* Problem details
Reproduce exactly, and exclusively, the lines from the line containing "pinky dip: (935, 1063)" through the final line of the listing below.

* Source records

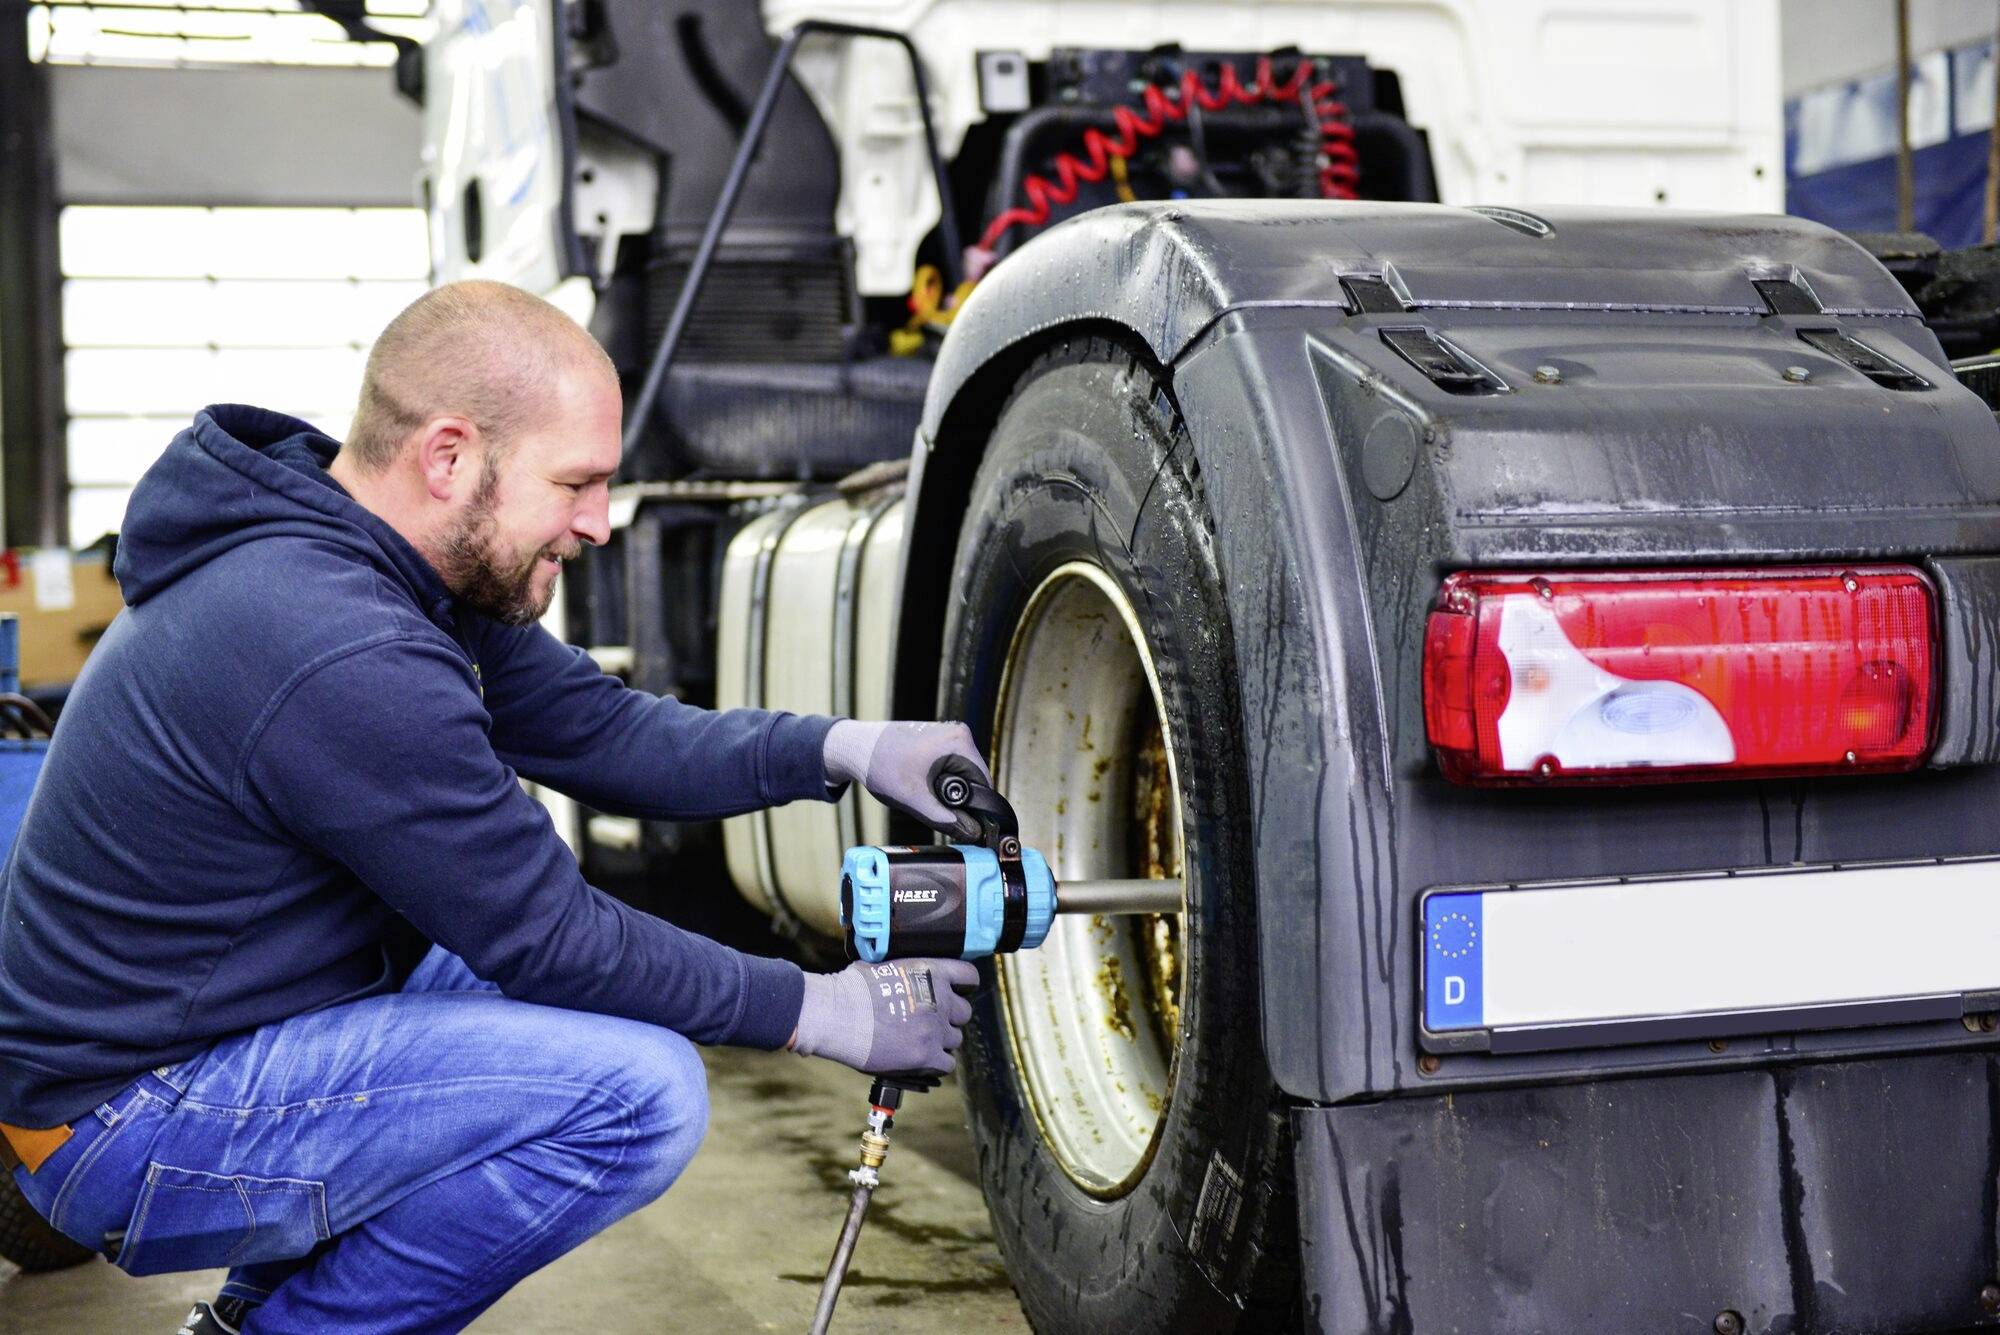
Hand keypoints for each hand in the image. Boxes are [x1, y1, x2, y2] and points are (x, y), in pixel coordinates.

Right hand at [789, 958, 977, 1076]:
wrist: (836, 1014)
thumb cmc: (851, 989)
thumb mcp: (885, 966)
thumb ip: (907, 974)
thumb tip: (906, 977)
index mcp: (932, 972)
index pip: (968, 976)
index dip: (964, 986)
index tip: (958, 992)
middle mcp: (940, 999)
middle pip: (964, 1013)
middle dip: (949, 1018)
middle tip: (930, 1023)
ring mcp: (935, 1029)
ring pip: (954, 1040)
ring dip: (940, 1041)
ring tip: (918, 1042)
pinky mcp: (926, 1055)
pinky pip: (946, 1063)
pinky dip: (935, 1063)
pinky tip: (919, 1059)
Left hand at [823, 720, 990, 840]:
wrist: (856, 747)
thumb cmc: (880, 764)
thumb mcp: (915, 799)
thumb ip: (945, 819)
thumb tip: (971, 833)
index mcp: (959, 742)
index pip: (984, 783)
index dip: (977, 807)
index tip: (965, 822)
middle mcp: (958, 733)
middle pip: (973, 778)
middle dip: (959, 798)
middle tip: (934, 808)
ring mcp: (947, 733)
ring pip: (961, 773)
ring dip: (948, 789)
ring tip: (923, 793)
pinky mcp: (937, 738)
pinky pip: (950, 764)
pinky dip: (940, 778)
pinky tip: (920, 783)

* Response
pinky dip: (935, 1063)
pinky tip: (919, 1059)
Left hand at [823, 720, 990, 840]:
wrist: (856, 747)
thumb cmc: (880, 764)
thumb mcp: (915, 799)
thumb ip: (945, 819)
thumb tip: (971, 833)
index mcp: (959, 742)
index pip: (984, 783)
index dip: (977, 807)
index tip: (965, 822)
middle mcp: (958, 733)
middle pip: (973, 778)
middle dip: (959, 798)
middle tip: (934, 808)
ring mcp: (947, 733)
ring pip: (961, 773)
ring dip: (948, 789)
ring tip: (923, 793)
pinky mcp: (937, 738)
pinky pip: (950, 764)
pinky dip: (940, 778)
pinky tip: (920, 783)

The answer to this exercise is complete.